Problem to work on. Repeat the stretch of entries below from the line with "40: (429, 130, 1.36)" through the line with "48: (439, 142, 1.36)". Include both ends and add nothing.

Provided records.

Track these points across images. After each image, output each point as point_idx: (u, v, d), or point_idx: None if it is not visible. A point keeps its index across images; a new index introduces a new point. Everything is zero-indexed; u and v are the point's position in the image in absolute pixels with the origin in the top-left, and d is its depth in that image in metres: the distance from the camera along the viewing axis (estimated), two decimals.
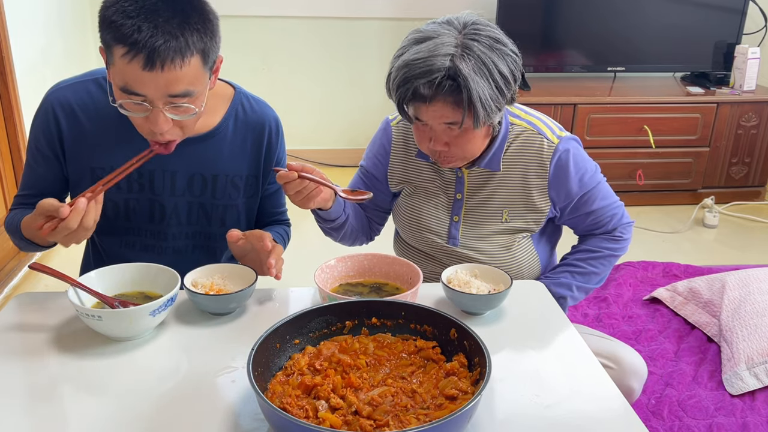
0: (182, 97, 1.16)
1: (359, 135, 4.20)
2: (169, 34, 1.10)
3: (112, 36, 1.11)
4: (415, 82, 1.27)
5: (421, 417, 0.91)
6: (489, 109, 1.28)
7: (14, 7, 2.78)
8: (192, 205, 1.42)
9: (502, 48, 1.30)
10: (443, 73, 1.24)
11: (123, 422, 0.96)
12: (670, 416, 1.94)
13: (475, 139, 1.36)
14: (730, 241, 3.30)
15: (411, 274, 1.27)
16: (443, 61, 1.25)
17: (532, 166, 1.45)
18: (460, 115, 1.29)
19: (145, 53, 1.09)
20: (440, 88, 1.26)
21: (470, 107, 1.26)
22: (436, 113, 1.30)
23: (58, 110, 1.33)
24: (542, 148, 1.44)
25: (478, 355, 0.97)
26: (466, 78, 1.24)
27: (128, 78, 1.13)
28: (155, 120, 1.18)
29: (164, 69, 1.11)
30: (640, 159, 3.58)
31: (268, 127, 1.44)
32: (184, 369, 1.09)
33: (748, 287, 2.36)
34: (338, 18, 3.92)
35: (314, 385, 0.95)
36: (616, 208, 1.54)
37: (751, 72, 3.57)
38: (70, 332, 1.17)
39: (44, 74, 3.08)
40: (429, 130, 1.36)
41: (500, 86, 1.29)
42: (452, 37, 1.28)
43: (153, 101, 1.16)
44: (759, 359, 2.08)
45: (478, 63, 1.26)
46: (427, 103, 1.30)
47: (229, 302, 1.21)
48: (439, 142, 1.36)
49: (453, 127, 1.32)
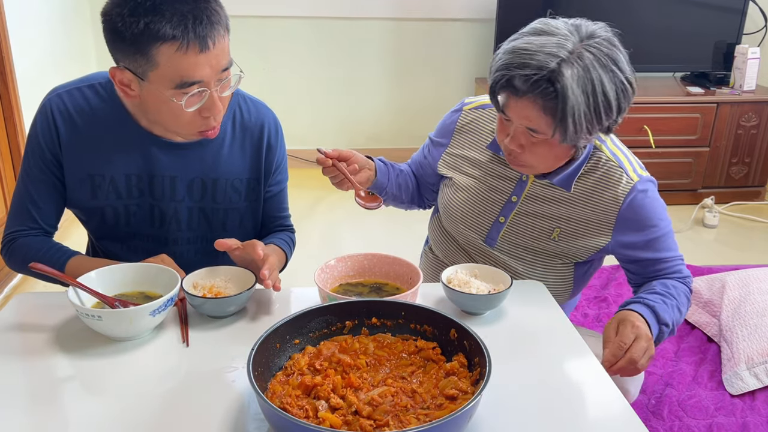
0: (228, 69, 1.21)
1: (359, 135, 4.21)
2: (203, 13, 1.14)
3: (152, 38, 1.12)
4: (514, 71, 1.21)
5: (421, 417, 0.91)
6: (579, 127, 1.21)
7: (14, 7, 2.78)
8: (192, 210, 1.41)
9: (615, 71, 1.22)
10: (543, 74, 1.18)
11: (123, 422, 0.96)
12: (670, 416, 1.94)
13: (552, 154, 1.30)
14: (730, 241, 3.30)
15: (411, 274, 1.27)
16: (549, 60, 1.18)
17: (605, 198, 1.38)
18: (543, 122, 1.22)
19: (198, 39, 1.13)
20: (535, 86, 1.19)
21: (561, 119, 1.20)
22: (522, 111, 1.24)
23: (57, 116, 1.32)
24: (620, 183, 1.37)
25: (478, 355, 0.97)
26: (565, 86, 1.17)
27: (184, 69, 1.15)
28: (213, 103, 1.21)
29: (216, 45, 1.16)
30: (640, 159, 3.58)
31: (267, 129, 1.43)
32: (184, 369, 1.09)
33: (748, 287, 2.36)
34: (338, 18, 3.92)
35: (314, 385, 0.95)
36: (681, 262, 1.43)
37: (751, 72, 3.57)
38: (70, 332, 1.17)
39: (44, 74, 3.08)
40: (510, 126, 1.30)
41: (599, 108, 1.21)
42: (570, 42, 1.20)
43: (208, 83, 1.18)
44: (759, 359, 2.08)
45: (583, 74, 1.18)
46: (516, 96, 1.23)
47: (227, 306, 1.20)
48: (515, 141, 1.30)
49: (533, 134, 1.26)
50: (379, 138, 4.19)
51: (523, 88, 1.21)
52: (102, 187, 1.35)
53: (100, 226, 1.41)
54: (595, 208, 1.40)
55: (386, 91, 4.16)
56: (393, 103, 4.17)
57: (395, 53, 4.07)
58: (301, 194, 3.68)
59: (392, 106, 4.16)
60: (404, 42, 4.03)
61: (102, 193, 1.35)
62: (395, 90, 4.16)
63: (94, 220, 1.40)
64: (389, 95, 4.17)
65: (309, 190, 3.74)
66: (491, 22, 3.67)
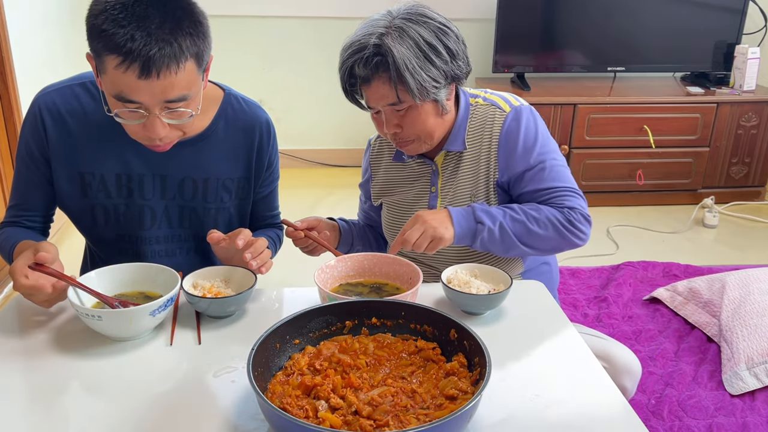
0: (179, 101, 1.16)
1: (358, 135, 4.20)
2: (163, 41, 1.08)
3: (103, 45, 1.09)
4: (350, 61, 1.34)
5: (421, 417, 0.91)
6: (421, 80, 1.31)
7: (14, 7, 2.78)
8: (183, 209, 1.41)
9: (428, 21, 1.34)
10: (371, 50, 1.30)
11: (123, 422, 0.96)
12: (670, 416, 1.94)
13: (424, 116, 1.37)
14: (730, 241, 3.30)
15: (411, 274, 1.27)
16: (372, 38, 1.31)
17: (485, 138, 1.45)
18: (395, 92, 1.33)
19: (140, 62, 1.08)
20: (372, 66, 1.31)
21: (400, 78, 1.30)
22: (376, 93, 1.35)
23: (45, 114, 1.31)
24: (494, 118, 1.45)
25: (478, 355, 0.97)
26: (389, 49, 1.29)
27: (123, 86, 1.11)
28: (152, 126, 1.17)
29: (160, 76, 1.10)
30: (640, 159, 3.58)
31: (258, 129, 1.42)
32: (184, 369, 1.09)
33: (748, 287, 2.36)
34: (338, 18, 3.92)
35: (314, 385, 0.95)
36: (571, 195, 1.41)
37: (751, 72, 3.57)
38: (70, 332, 1.17)
39: (44, 74, 3.08)
40: (379, 117, 1.40)
41: (429, 56, 1.32)
42: (383, 20, 1.34)
43: (149, 108, 1.14)
44: (759, 359, 2.08)
45: (400, 34, 1.31)
46: (367, 84, 1.35)
47: (227, 306, 1.20)
48: (390, 124, 1.39)
49: (396, 108, 1.36)
50: None
51: (365, 73, 1.33)
52: (92, 186, 1.35)
53: (90, 227, 1.40)
54: (482, 153, 1.46)
55: None
56: None
57: None
58: (301, 194, 3.68)
59: None
60: None
61: (92, 191, 1.35)
62: None
63: (85, 221, 1.39)
64: None
65: (309, 190, 3.74)
66: (491, 22, 3.66)
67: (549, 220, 1.37)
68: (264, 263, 1.27)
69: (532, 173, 1.42)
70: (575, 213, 1.38)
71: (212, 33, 1.19)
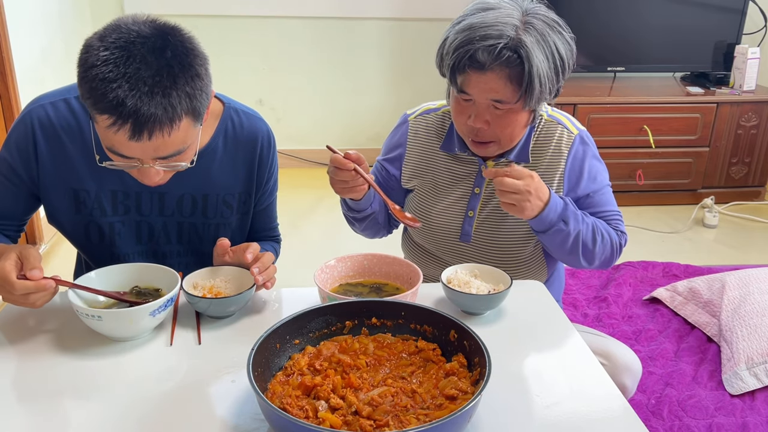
0: (173, 156, 1.12)
1: (358, 135, 4.21)
2: (156, 104, 1.02)
3: (92, 103, 1.03)
4: (477, 44, 1.24)
5: (421, 417, 0.91)
6: (544, 89, 1.27)
7: (14, 7, 2.78)
8: (182, 225, 1.38)
9: (563, 32, 1.30)
10: (506, 41, 1.23)
11: (123, 422, 0.96)
12: (670, 416, 1.94)
13: (517, 123, 1.33)
14: (730, 241, 3.30)
15: (411, 274, 1.27)
16: (508, 30, 1.24)
17: (550, 156, 1.43)
18: (510, 91, 1.26)
19: (131, 124, 1.02)
20: (499, 57, 1.24)
21: (529, 83, 1.25)
22: (487, 85, 1.27)
23: (37, 128, 1.26)
24: (561, 139, 1.43)
25: (478, 355, 0.97)
26: (529, 51, 1.23)
27: (114, 143, 1.07)
28: (146, 175, 1.13)
29: (152, 138, 1.05)
30: (640, 159, 3.59)
31: (260, 143, 1.38)
32: (184, 369, 1.09)
33: (748, 287, 2.36)
34: (338, 18, 3.92)
35: (314, 385, 0.95)
36: (619, 218, 1.48)
37: (751, 72, 3.57)
38: (70, 332, 1.17)
39: (44, 74, 3.08)
40: (471, 106, 1.32)
41: (558, 68, 1.28)
42: (516, 12, 1.27)
43: (142, 161, 1.10)
44: (759, 359, 2.08)
45: (540, 38, 1.25)
46: (480, 71, 1.26)
47: (227, 306, 1.20)
48: (480, 118, 1.32)
49: (498, 105, 1.29)
50: (378, 138, 4.19)
51: (487, 60, 1.24)
52: (87, 203, 1.30)
53: (84, 244, 1.37)
54: (544, 169, 1.43)
55: (386, 91, 4.16)
56: (393, 103, 4.17)
57: (395, 53, 4.07)
58: (301, 194, 3.68)
59: (392, 106, 4.16)
60: (404, 42, 4.03)
61: (86, 209, 1.31)
62: (395, 90, 4.16)
63: (78, 237, 1.36)
64: (389, 95, 4.17)
65: (309, 190, 3.74)
66: None
67: (611, 239, 1.43)
68: (270, 278, 1.25)
69: (593, 197, 1.45)
70: (624, 239, 1.47)
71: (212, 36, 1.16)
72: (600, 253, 1.41)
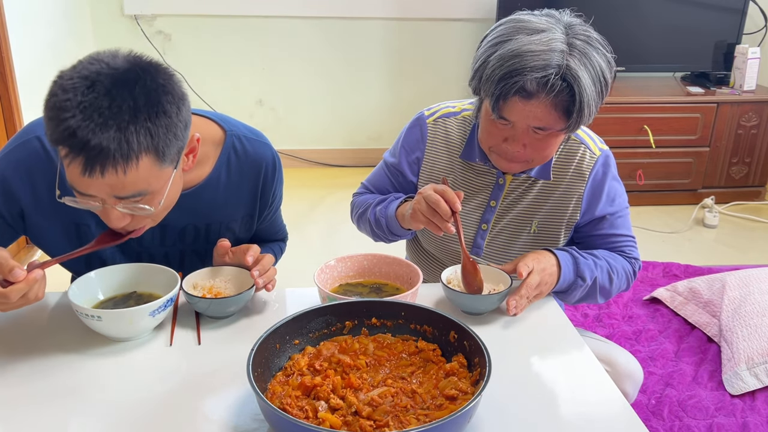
0: (133, 197, 1.03)
1: (359, 135, 4.20)
2: (109, 137, 0.94)
3: (49, 132, 0.97)
4: (527, 75, 1.15)
5: (421, 417, 0.91)
6: (591, 114, 1.21)
7: (14, 7, 2.78)
8: (184, 253, 1.36)
9: (603, 50, 1.22)
10: (556, 71, 1.15)
11: (122, 422, 0.96)
12: (670, 416, 1.94)
13: (555, 145, 1.28)
14: (730, 241, 3.30)
15: (411, 275, 1.27)
16: (556, 57, 1.16)
17: (571, 176, 1.39)
18: (554, 118, 1.20)
19: (83, 158, 0.95)
20: (549, 87, 1.16)
21: (579, 111, 1.18)
22: (531, 113, 1.20)
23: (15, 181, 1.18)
24: (584, 159, 1.39)
25: (477, 355, 0.97)
26: (578, 78, 1.16)
27: (70, 177, 1.00)
28: (108, 216, 1.06)
29: (105, 176, 0.97)
30: (640, 159, 3.59)
31: (264, 169, 1.33)
32: (184, 369, 1.09)
33: (748, 287, 2.36)
34: (338, 18, 3.92)
35: (314, 385, 0.95)
36: (633, 244, 1.46)
37: (751, 72, 3.57)
38: (70, 332, 1.17)
39: (44, 74, 3.08)
40: (508, 130, 1.25)
41: (602, 89, 1.21)
42: (559, 33, 1.19)
43: (101, 199, 1.03)
44: (759, 359, 2.08)
45: (585, 60, 1.18)
46: (526, 100, 1.18)
47: (227, 306, 1.20)
48: (518, 143, 1.25)
49: (539, 132, 1.23)
50: (379, 138, 4.19)
51: (536, 90, 1.17)
52: (87, 236, 1.26)
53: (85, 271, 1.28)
54: (563, 189, 1.41)
55: (386, 91, 4.16)
56: (393, 102, 4.16)
57: (395, 53, 4.07)
58: (301, 194, 3.68)
59: (392, 106, 4.16)
60: (404, 42, 4.03)
61: (86, 241, 1.23)
62: (395, 90, 4.16)
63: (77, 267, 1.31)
64: (389, 95, 4.16)
65: (309, 190, 3.74)
66: (491, 22, 3.66)
67: (625, 272, 1.42)
68: (270, 281, 1.23)
69: (610, 219, 1.42)
70: (638, 265, 1.45)
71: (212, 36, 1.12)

Solution for this task.
40: (429, 130, 1.36)
41: (500, 86, 1.29)
42: (452, 37, 1.28)
43: (153, 101, 1.16)
44: (759, 359, 2.08)
45: (478, 63, 1.26)
46: (427, 103, 1.30)
47: (229, 302, 1.21)
48: (439, 142, 1.36)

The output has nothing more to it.